Hélio, que está licenciado para concorrer a deputado federal, foi preso temporariamente nesta quarta-feira (9) durante a Operação Archimagus, da Força Integrada de Combate ao Crime Organizado (Ficco). A Polícia Federal investiga um grupo suspeito de financiar a compra, armazenar e comercializar entorpecentes em Sumaré. A apuração também verifica o uso de empresas e imóveis na estrutura do esquema.
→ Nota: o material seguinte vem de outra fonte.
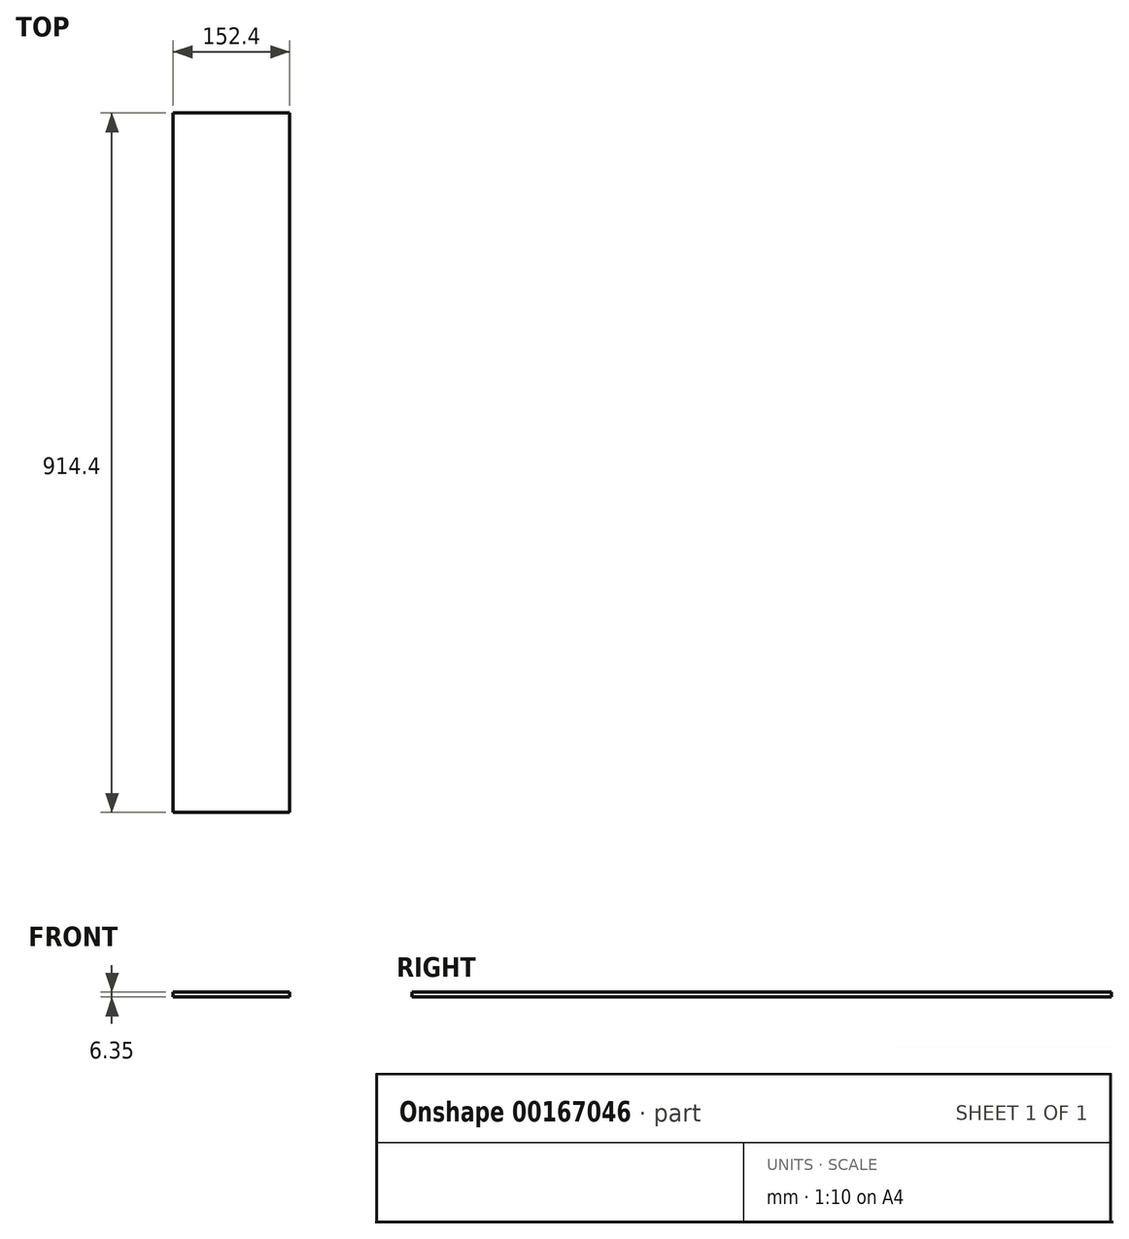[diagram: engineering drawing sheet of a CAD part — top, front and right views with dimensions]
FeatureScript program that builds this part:
annotation { "Feature Type Name" : "Feature", "Feature Type Description" : "" }
export const myFeature = defineFeature(function(context is Context, id is Id, definition is map)
    precondition{}
    {
        {
            var Q0;
            Q0=qCreatedBy(makeId("Top.planeOp"),FACE);
            var sketch = newSketch(context, id + "F0", { "sketchPlane" : qUnion([Q0])});
            skLineSegment(sketch, "E0.bottom", {"start": v(0, 0) * mm, "end": v(-152.4, 0) * mm});
            skLineSegment(sketch, "E0.top", {"start": v(0, 914.4) * mm, "end": v(-152.4, 914.4) * mm});
            skLineSegment(sketch, "E0.left", {"start": v(0, 0) * mm, "end": v(0, 914.4) * mm});
            skLineSegment(sketch, "E0.right", {"start": v(-152.4, 0) * mm, "end": v(-152.4, 914.4) * mm});
            skSolve(sketch);
        }
        {
            var Q0;
            Q0 = qSketchRegion(id + "F0", true);
            extrude(context, id + "F1", {"entities" : qUnion([Q0]), "depth" : 6.35 * mm});
        }
    });
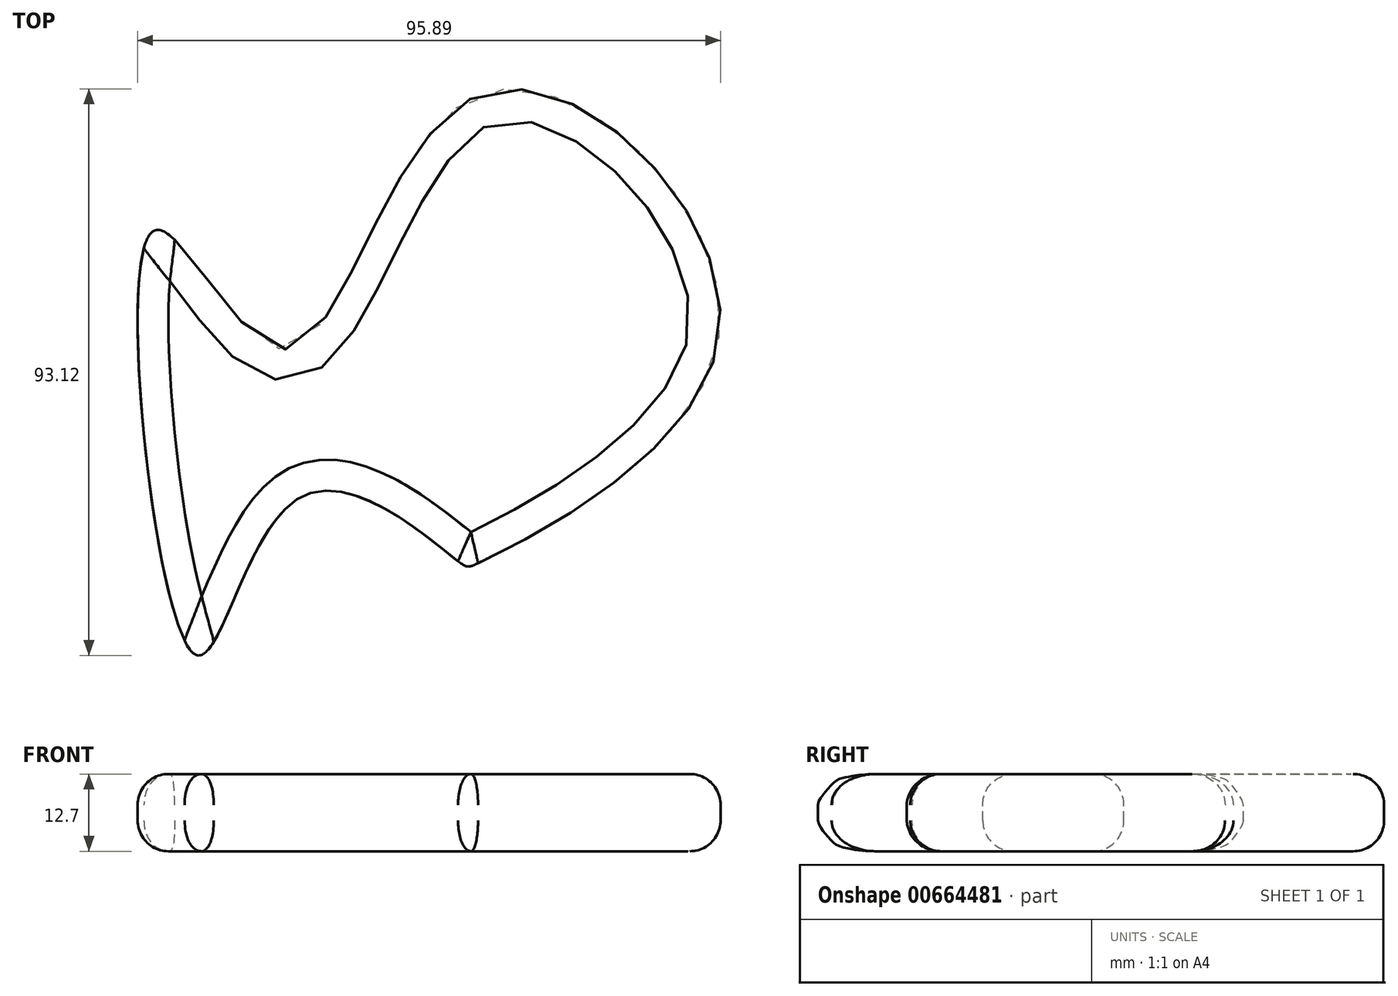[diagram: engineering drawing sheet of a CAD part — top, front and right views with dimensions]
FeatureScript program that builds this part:
annotation { "Feature Type Name" : "Feature", "Feature Type Description" : "" }
export const myFeature = defineFeature(function(context is Context, id is Id, definition is map)
    precondition{}
    {
        {
            var Q0;
            Q0=qCreatedBy(makeId("Top.planeOp"),FACE);
            var sketch = newSketch(context, id + "F0", { "sketchPlane" : qUnion([Q0])});
            skFitSpline(sketch, "E0", {"points": [v(0, 0) * mm, v(39.56, 37.47) * mm, v(0, 76.88) * mm, v(-32.4, 35.08) * mm, v(-53.59, 54.48) * mm, v(-46.72, -15.08) * mm, v(-29.1, 10.9) * mm, v(-3.13, 0) * mm, v(0, 0) * mm]});
            skSolve(sketch);
        }
        {
            var Q0;
            Q0=makeQuery(id+"F0.imprint","IMPRINT",FACE,{"disambiguationData":[TD([[makeQuery(id+"F0.imprint","IMPRINT",EDGE,{"derivedFrom":sQuery(id+"F0.wireOp",EDGE,"E0")}),1.0]])]});
            extrude(context, id + "F1", {"entities" : qUnion([Q0]), "depth" : 12.7 * mm, "offsetDistance" : 25.4 * mm});
        }
        {
            var Q0;
            Q0=makeQuery(id+"F1.opExtrude","CAP_EDGE",EDGE,{"disambiguationData":[OSD([sQuery(id+"F0.wireOp",EDGE,"E0")])],"isStart":false});
            fillet(context, id + "F2", {"entities" : qUnion([Q0]), "tangentPropagation" : true, "radius" : 5.08 * mm, "defaultsChanged" : false, "vertexSettings" : [], "allowEdgeOverflow" : false});
        }
        {
            var Q0;
            Q0=makeQuery(id+"F1.opExtrude","CAP_EDGE",EDGE,{"disambiguationData":[OSD([sQuery(id+"F0.wireOp",EDGE,"E0")])],"isStart":true});
            fillet(context, id + "F3", {"entities" : qUnion([Q0]), "tangentPropagation" : true, "radius" : 5.08 * mm, "defaultsChanged" : false, "vertexSettings" : [], "allowEdgeOverflow" : false});
        }
    });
Na residência do político, as autoridades apreenderam R$ 18 mil em espécie, joias, documentos, duas armas e 105 munições. Um veículo com placa oficial da Câmara de Sumaré também passou por perícia. A operação cumpriu dez mandados de busca e apreensão e dois de prisão temporária em Sumaré, Campinas, Vinhedo e Jacutinga, em Minas Gerais.
A declaração de bens de 2026 inclui uma caminhonete Ford Ranger avaliada em R$ 330,3 mil, um plano de previdência privada de R$ 240 mil e um apartamento em Sumaré de R$ 160 mil. O parlamentar também listou participações em duas empresas, aplicações financeiras, valores bancários e terrenos nas cidades de Sumaré e Ibaté.
Em 2024, o patrimônio declarado pelo candidato era composto por apenas quatro itens: duas motocicletas e dois terrenos. A Polícia Federal informou que a prisão temporária de Hélio não representa condenação.